Breakup fees hint at unsavory inside dealing among big-time financial players. And they also seem dubious because they cost a huge amount yet have nothing to do with the operation of the company. But breakup fees make a lot of sense. In fact, the paying of a breakup fee is almost always very good news for shareholders. It means there was a competitive auction in which the price at which the board originally agreed to sell the company was deemed to be too low.

At root, breakup fees compensate bidders for putting other companies into play. Say the tax man appraises your house at $800,000. But a buyer shows up on your doorstep and offers $1 million for your manse. By doing so, this prospective buyer calls attention to the attractiveness of your home. Other deep-pocketed home-buyers appear and bid up the price. You wind up getting $1.3 million for the house. In that instance, you’d think it totally rational and fair to pay $25,000 to the guy who started the ball rolling. Breakup fees are especially useful when potential buyers may not be attuned to the potential value of the asset.

In other ways, however, breakup fees seem designed to inhibit a free auction. This spring, cable giants Time Warner and Comcast teamed up to offer $17.6 billion for bankrupt cable company Adelphia Communications. But in early April, Cablevision tried to get in on the action, stimulating further bids. Last week, the bankruptcy judge in the Adelphia case signed off on a $440 million breakup fee for Time Warner and Comcast if they end up losing. This would impose a draconian hit on Cablevision if it managed to win the bidding, forcing it to both top the bid on the table and pay its bitter rivals $440 million.
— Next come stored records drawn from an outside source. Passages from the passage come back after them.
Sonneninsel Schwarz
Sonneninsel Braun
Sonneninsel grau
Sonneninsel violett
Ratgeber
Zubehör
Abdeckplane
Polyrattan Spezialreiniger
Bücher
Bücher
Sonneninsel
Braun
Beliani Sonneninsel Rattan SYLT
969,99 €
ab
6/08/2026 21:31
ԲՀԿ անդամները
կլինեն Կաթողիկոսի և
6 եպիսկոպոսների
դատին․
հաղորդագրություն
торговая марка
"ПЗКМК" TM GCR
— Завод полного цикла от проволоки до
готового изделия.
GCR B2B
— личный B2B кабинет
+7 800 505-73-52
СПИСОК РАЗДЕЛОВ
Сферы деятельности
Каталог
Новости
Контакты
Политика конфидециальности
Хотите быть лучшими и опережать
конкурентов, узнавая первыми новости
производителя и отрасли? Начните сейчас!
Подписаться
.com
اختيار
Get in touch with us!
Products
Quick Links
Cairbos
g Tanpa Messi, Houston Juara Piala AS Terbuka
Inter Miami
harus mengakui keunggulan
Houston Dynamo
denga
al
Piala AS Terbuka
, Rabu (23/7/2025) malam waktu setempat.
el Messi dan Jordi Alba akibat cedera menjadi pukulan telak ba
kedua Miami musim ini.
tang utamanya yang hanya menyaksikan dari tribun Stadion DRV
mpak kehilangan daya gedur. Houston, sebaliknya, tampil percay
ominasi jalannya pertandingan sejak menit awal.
But for shareholders of the target company, breakup fees are generally money well-spent. The most recent bid by Qwest is $3.05 billion more than Verizon’s original offer. The $250 million MCI may thus pay Verizon if it accepts Qwest’s offer is only 8 percent of the increase; MCI shareholders would pocket the other $2.8 billion.
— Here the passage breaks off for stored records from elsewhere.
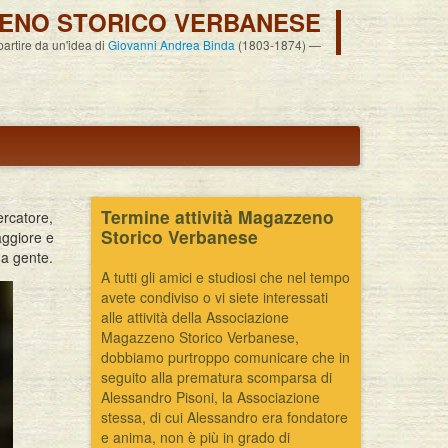
ENO STORICO VERBANESE
 partire da un'idea di
Giovanni Andrea Binda
(1803-1874)
Termine attività Magazzeno
ercatore,
Storico Verbanese
aggiore e
ua gente.
A tutti gli amici e studiosi che nel tempo
avete condiviso o vi siete interessati
alle attività della Associazione
Magazzeno Storico Verbanese,
dobbiamo purtroppo comunicare che in
seguito alla prematura scomparsa di
Alessandro Pisoni, la Associazione
stessa, di cui Alessandro era fondatore
e anima, non è più in grado di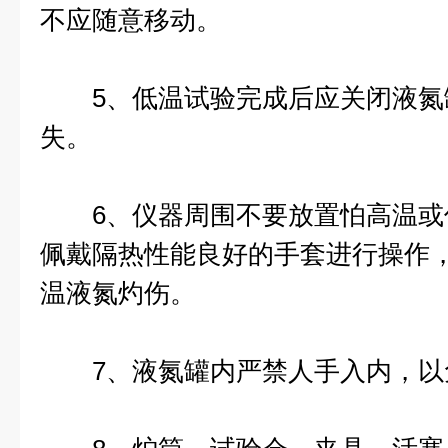
不应随意移动。
5、低温试验完成后应关闭液氮
失。
6、仪器周围不要放置怕高温或
佩戴隔热性能良好的手套进行操作
温液氮灼伤。
7、液氮罐内严禁人手入内，以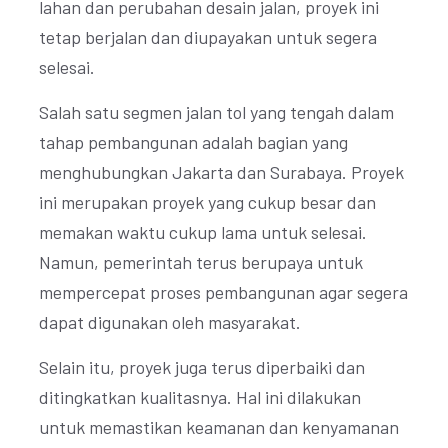
lahan dan perubahan desain jalan, proyek ini
tetap berjalan dan diupayakan untuk segera
selesai.
Salah satu segmen jalan tol yang tengah dalam
tahap pembangunan adalah bagian yang
menghubungkan Jakarta dan Surabaya. Proyek
ini merupakan proyek yang cukup besar dan
memakan waktu cukup lama untuk selesai.
Namun, pemerintah terus berupaya untuk
mempercepat proses pembangunan agar segera
dapat digunakan oleh masyarakat.
Selain itu, proyek juga terus diperbaiki dan
ditingkatkan kualitasnya. Hal ini dilakukan
untuk memastikan keamanan dan kenyamanan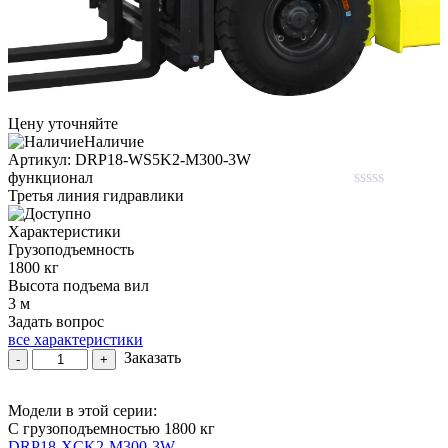
Цену уточняйте
Наличие
Aртикул: DRP18-WS5K2-M300-3W
функционал
Третья линия гидравлики
Rated
0
Характеристики
out
of
Грузоподъемность
5
1800 кг
Высота подъема вил
3 м
Задать вопрос
все характеристики
Количество
Заказать
-
+
товара
Вилочный
Модели в этой серии:
погрузчик
С грузоподъемностью 1800 кг
дизельный
DRP18-XCK2-M300-3W
YETT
Breakup fees can also be incentives for CEOs to restrain themselves at times when ego and innate competitiveness can overwhelm common sense. They provide an economic incentive for CEOs who initiate bidding wars to walk away when the price gets too high. In 1999, when Comcast tried to buy MediaOne Group, it first offered $48.2 billion. AT&T ultimately won with a $56.4 billion bid, one Comcast CEO Brian Roberts wasn’t willing to match. He walked away with a $1.5 billion breakup fee and with his company’s share price intact. Eventually it turned out that AT&T had overpaid and overextended itself. A few years later, Comcast wound up acquiring many of the MediaOne assets from AT&T—at a lower price.
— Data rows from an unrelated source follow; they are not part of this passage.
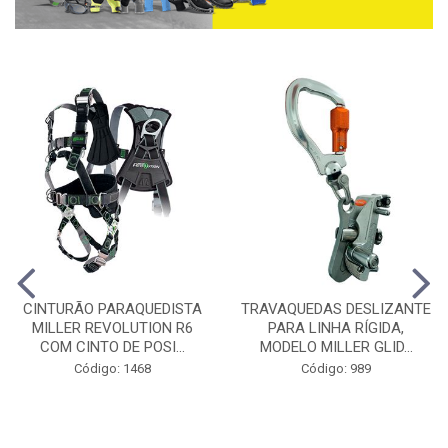
CINTURÃO PARAQUEDISTA
TRAVAQUEDAS DESLIZANTE
MILLER REVOLUTION R6
PARA LINHA RÍGIDA,
COM CINTO DE POSI...
MODELO MILLER GLID...
Código: 1468
Código: 989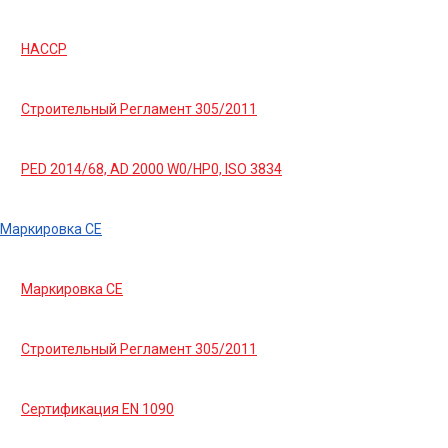
HACCP
Строительный Регламент 305/2011
PED 2014/68, AD 2000 W0/HP0, ISO 3834
Маркировка СЕ
Маркировка СЕ
Строительный Регламент 305/2011
Сертификация EN 1090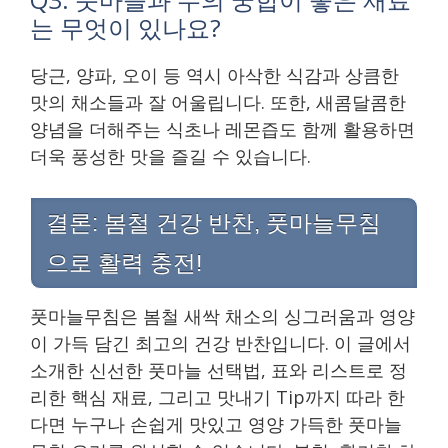
는 무엇이 있나요?
당근, 양파, 오이 등 역시 아삭한 식감과 상큼한
맛의 채소들과 잘 어울립니다. 또한, 새콤달콤한
양념을 더해주는 식초나 레몬즙도 함께 활용하면
더욱 풍성한 맛을 즐길 수 있습니다.
결론: 봄철 건강 반찬, 풋마늘무침
으로 활력 충전!
풋마늘무침은 봄철 새싹 채소의 싱그러움과 영양
이 가득 담긴 최고의 건강 반찬입니다. 이 글에서
소개한 신선한 풋마늘 선택법, 표와 리스트로 정
리한 핵심 재료, 그리고 맛내기 Tip까지 따라 한
다면 누구나 손쉽게 맛있고 영양 가득한 풋마늘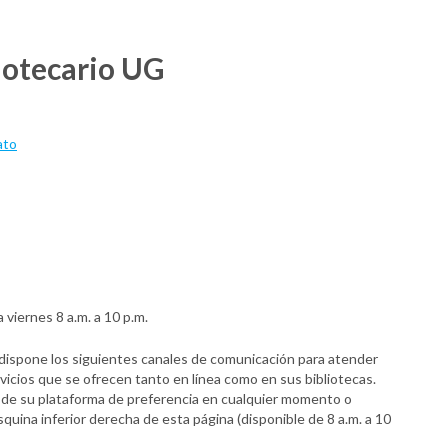
iotecario UG
ato
 viernes 8 a.m. a 10 p.m.
 dispone los siguientes canales de comunicación para atender
vicios que se ofrecen tanto en línea como en sus bibliotecas.
 de su plataforma de preferencia en cualquier momento o
squina inferior derecha de esta página (disponible de 8 a.m. a 10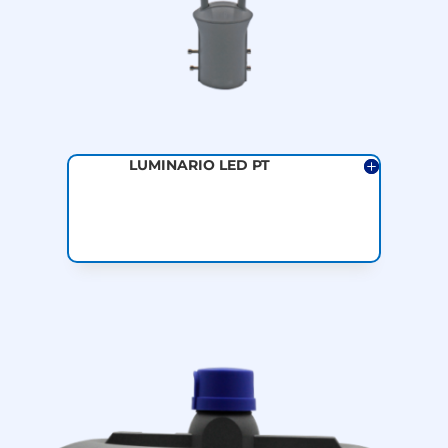
LUMINARIO LED PT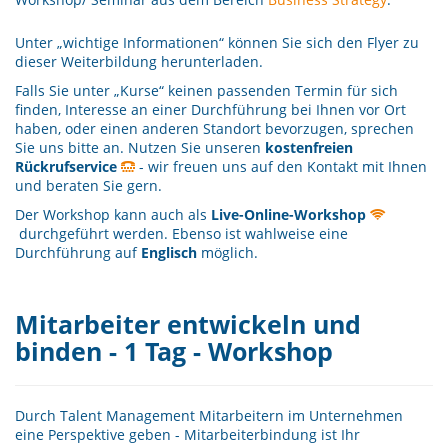
Unter „wichtige Informationen“ können Sie sich den Flyer zu
dieser Weiterbildung herunterladen.
Falls Sie unter „Kurse“ keinen passenden Termin für sich
finden, Interesse an einer Durchführung bei Ihnen vor Ort
haben, oder einen anderen Standort bevorzugen, sprechen
Sie uns bitte an. Nutzen Sie unseren
kostenfreien
Rückrufservice
- wir freuen uns auf den Kontakt mit Ihnen
und beraten Sie gern.
Der Workshop kann auch als
Live-Online-Workshop
durchgeführt werden. Ebenso ist wahlweise eine
Durchführung auf
Englisch
möglich.
Mitarbeiter entwickeln und
binden - 1 Tag - Workshop
Durch Talent Management Mitarbeitern im Unternehmen
eine Perspektive geben - Mitarbeiterbindung ist Ihr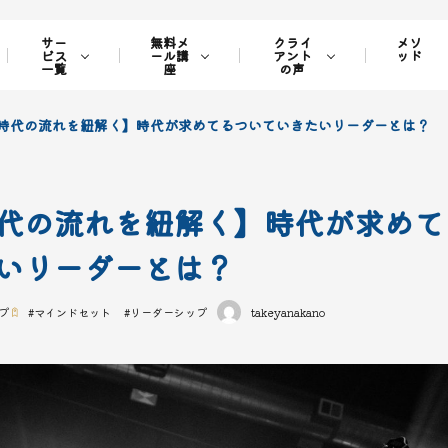
サー
無料メ
クライ
メソ
ビス
ール講
アント
ッド
一覧
座
の声
時代の流れを紐解く】時代が求めてるついていきたいリーダーとは？
代の流れを紐解く】時代が求めて
いリーダーとは？
プ
#
マインドセット
#
リーダーシップ
takeyanakano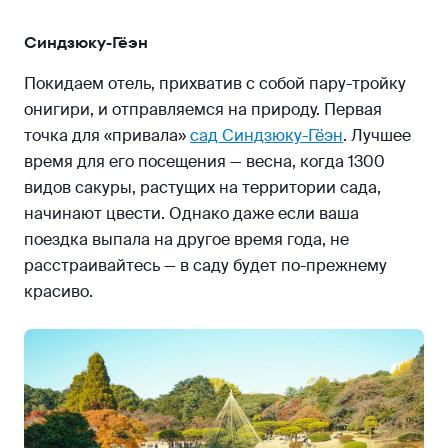
Синдзюку-Гёэн
Покидаем отель, прихватив с собой пару-тройку
онигири, и отправляемся на природу. Первая
точка для «привала»
сад Синдзюку-Гёэн
. Лучшее
время для его посещения — весна, когда 1300
видов сакуры, растущих на территории сада,
начинают цвести. Однако даже если ваша
поездка выпала на другое время года, не
расстраивайтесь — в саду будет по-прежнему
красиво.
Verizon CEO Ivan Seidenberg has a few days left to decide if he wants to continue bidding. If he gets MCI at a good price, he’ll be a hero to shareholders. If he doesn’t, he’ll bring home a few hundred million dollars in cash. What’s more, this may not be his last bite at the apple. It’s worth remembering that Qwest, whose stock is mired in the low single digits, paid $20 billion to acquire another big telecommunications brand name back in 2000: U.S. West. If the current management team proves as inept as the previous management team at integrating and managing expensive new acquisitions, MCI could be on the block again in a few years.